Jason Andrus, Lee Nelson, Jeffrey Phillips, Jonathon Wheelwright
Nuclear Technology | Volume 211 | Number 8 | August 2025 | Pages 1851-1859
Research Article | doi.org/10.1080/00295450.2024.2431779
Articles are hosted by Taylor and Francis Online.
Safety functions are the actions, passive or active, that structures, systems, and components of a nuclear facility contribute to the safety of the workers, the public, or the environment. Well-defined safety functions are the foundation of a solid safety case for a reactor. For reactors that use tri-structural isotropic (TRISO)-coated particles, the TRISO fuel plays an important part in the safety case because of its ability to contain radionuclides in the fuel itself.
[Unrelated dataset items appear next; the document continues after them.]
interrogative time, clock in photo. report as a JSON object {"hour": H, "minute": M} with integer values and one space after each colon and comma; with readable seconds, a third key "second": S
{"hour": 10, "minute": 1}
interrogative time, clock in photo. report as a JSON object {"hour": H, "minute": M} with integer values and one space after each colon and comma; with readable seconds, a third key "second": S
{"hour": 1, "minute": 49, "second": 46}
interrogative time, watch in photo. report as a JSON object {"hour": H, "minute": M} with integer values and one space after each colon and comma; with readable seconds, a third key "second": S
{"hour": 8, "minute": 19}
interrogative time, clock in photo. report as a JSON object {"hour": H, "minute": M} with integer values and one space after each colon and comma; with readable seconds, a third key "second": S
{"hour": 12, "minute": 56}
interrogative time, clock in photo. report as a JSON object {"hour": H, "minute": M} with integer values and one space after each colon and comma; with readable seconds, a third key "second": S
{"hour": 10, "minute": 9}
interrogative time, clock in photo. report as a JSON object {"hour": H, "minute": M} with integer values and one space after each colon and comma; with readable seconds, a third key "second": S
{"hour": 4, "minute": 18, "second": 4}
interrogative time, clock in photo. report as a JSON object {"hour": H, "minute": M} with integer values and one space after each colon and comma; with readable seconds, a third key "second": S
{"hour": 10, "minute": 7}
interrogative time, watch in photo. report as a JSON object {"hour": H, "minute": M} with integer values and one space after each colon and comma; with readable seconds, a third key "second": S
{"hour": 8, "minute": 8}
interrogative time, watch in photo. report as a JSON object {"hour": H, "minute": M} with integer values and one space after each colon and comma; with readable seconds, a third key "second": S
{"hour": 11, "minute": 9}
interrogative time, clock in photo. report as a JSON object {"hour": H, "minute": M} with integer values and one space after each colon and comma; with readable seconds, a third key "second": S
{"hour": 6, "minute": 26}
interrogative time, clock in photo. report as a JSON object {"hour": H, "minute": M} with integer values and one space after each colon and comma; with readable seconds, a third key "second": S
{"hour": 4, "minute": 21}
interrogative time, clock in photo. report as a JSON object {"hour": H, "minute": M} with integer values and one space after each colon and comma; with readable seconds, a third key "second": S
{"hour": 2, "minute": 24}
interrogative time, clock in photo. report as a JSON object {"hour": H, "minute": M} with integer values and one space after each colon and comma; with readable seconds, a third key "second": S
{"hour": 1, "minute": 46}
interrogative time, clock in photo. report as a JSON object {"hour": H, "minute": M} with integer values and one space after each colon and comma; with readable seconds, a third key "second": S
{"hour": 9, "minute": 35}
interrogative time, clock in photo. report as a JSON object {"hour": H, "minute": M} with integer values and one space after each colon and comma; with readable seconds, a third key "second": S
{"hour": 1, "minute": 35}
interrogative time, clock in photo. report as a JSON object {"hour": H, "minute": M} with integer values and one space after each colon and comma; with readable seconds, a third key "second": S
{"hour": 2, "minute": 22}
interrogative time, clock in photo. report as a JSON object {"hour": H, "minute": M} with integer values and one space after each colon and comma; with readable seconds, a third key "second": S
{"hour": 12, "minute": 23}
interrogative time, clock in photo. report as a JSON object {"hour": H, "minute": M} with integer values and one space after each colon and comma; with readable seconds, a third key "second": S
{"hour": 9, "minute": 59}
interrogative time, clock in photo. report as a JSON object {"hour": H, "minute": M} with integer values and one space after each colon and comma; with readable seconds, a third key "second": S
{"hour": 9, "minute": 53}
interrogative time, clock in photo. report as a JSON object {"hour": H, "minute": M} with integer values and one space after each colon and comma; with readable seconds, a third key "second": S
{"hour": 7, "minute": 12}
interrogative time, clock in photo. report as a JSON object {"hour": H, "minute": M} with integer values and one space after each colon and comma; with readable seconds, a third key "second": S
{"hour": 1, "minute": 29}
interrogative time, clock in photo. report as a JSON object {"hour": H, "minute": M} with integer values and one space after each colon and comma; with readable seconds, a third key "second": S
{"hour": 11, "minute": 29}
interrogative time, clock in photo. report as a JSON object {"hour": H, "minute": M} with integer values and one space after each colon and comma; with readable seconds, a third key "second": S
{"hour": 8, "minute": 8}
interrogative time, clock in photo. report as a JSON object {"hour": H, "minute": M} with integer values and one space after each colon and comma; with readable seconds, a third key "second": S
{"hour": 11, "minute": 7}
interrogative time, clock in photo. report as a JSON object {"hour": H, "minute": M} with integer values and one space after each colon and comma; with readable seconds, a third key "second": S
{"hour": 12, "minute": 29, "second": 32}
This ability enables the use of a functional containment strategy for the reactor where radionuclide retention is the primary safety function supported by the safety functions of controlling reactivity control and controlling heat rejection.
This paper establishes at a deeper level the role that TRISO fuel plays in each of these safety functions and the associated quality assurance and testing requirements for TRISO particle manufacturing to ensure these safety functions. Safety limits necessary to protect these safety functions include manufacturing specifications, operational limits, time-at-temperature limits, and fission gas release activity limits. This approach demonstrates the role that specific aspects of TRISO fuel play in protecting the safety of workers, the public, and the environment.